Alle kunstschatten van de Dom zijn ondergebracht in het Dom- und Diocesanmuseum recht tegenover de kathedraal. Het beroemde "Reuzenorgel" dat in de Tweede Wereldoorlog werd verwoest, is in 1960 vervangen door een modern orgel met 125 pijpen. Daarnaast heeft de kerk een reuzenpoort en een prachtig barokke hoogaltaar. Op het dak van de kerk vormen bijna 250.000 dakpannen het wapen van Habsburg, het vroegere Oostenrijk.
Op het hoofdgebouw staan vier torens, waarvan de zuidelijke toren met zijn 136,7 meter de hoogste is. De noordelijke toren is wegens geldgebrek niet voltooid en is slechts 68 meter hoog. Aan de zijkanten van de hoofdingang staan twee kleinere torens, de Heidentürme, die ongeveer 65 meter hoog zijn.
In de noordelijke toren van de Stephansdom hangt de grootste klok van de kathedraal, die de troetelnaam Pummerin draagt. De 20 ton wegende Pummerin werd in 1951 aan het bisdom geschonken door de deelstaat Opper-Oostenrijk, nadat de oorspronkelijke tijdens de Tweede Wereldoorlog verloren was gegaan. De klok is zo zwaar, omdat het gegoten is van ijzer. Dat ijzer is afkomstig van 100 kanonskogels, die in 1683 in beslag zijn genomen bij een mislukte Turkse poging Wenen in te nemen.
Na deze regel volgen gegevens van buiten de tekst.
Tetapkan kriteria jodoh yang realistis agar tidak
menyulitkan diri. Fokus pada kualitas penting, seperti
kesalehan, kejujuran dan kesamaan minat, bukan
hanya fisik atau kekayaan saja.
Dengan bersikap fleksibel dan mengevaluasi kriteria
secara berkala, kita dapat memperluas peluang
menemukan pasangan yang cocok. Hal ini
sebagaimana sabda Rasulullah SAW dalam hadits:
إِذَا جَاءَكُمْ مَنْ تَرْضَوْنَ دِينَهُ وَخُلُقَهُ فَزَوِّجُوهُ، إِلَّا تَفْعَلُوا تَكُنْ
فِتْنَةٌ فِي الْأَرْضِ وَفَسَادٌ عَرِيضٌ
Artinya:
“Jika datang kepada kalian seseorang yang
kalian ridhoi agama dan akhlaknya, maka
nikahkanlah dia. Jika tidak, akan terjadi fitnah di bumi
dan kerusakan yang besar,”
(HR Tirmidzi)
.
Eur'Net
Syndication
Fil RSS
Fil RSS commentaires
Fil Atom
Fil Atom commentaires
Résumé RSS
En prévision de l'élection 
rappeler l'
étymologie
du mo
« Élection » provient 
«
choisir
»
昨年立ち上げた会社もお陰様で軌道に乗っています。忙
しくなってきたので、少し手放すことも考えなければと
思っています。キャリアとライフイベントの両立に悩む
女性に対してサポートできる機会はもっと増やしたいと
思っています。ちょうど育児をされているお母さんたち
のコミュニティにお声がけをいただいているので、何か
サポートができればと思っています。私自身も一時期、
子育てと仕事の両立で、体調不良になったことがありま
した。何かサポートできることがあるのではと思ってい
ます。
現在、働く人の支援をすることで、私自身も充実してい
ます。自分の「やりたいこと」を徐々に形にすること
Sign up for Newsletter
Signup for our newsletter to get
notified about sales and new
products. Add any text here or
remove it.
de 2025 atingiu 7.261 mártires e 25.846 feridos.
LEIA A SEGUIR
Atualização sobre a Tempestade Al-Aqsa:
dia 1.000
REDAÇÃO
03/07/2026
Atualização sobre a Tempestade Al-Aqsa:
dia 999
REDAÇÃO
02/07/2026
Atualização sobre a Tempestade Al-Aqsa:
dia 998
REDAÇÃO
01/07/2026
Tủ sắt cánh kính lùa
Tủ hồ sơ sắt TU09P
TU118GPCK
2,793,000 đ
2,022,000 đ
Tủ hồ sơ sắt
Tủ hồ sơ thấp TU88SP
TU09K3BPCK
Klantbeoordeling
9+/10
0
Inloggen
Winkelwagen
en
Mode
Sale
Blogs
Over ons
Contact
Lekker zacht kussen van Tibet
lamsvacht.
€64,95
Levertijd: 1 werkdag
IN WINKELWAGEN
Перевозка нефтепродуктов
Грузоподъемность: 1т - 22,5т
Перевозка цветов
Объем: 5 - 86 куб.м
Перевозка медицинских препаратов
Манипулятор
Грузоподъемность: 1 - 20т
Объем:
De 343 treden van de zuidelijke toren kunnen beklommen worden en eens boven kunt u genieten van een prachtig uitzicht over de stad. Het platform op de noordelijke toren is met een lift te bereiken. De kerk is met de metro bereikbaar, het bezoek is gratis en op zondag kan je er de mis van 10.15 uur bijwonen.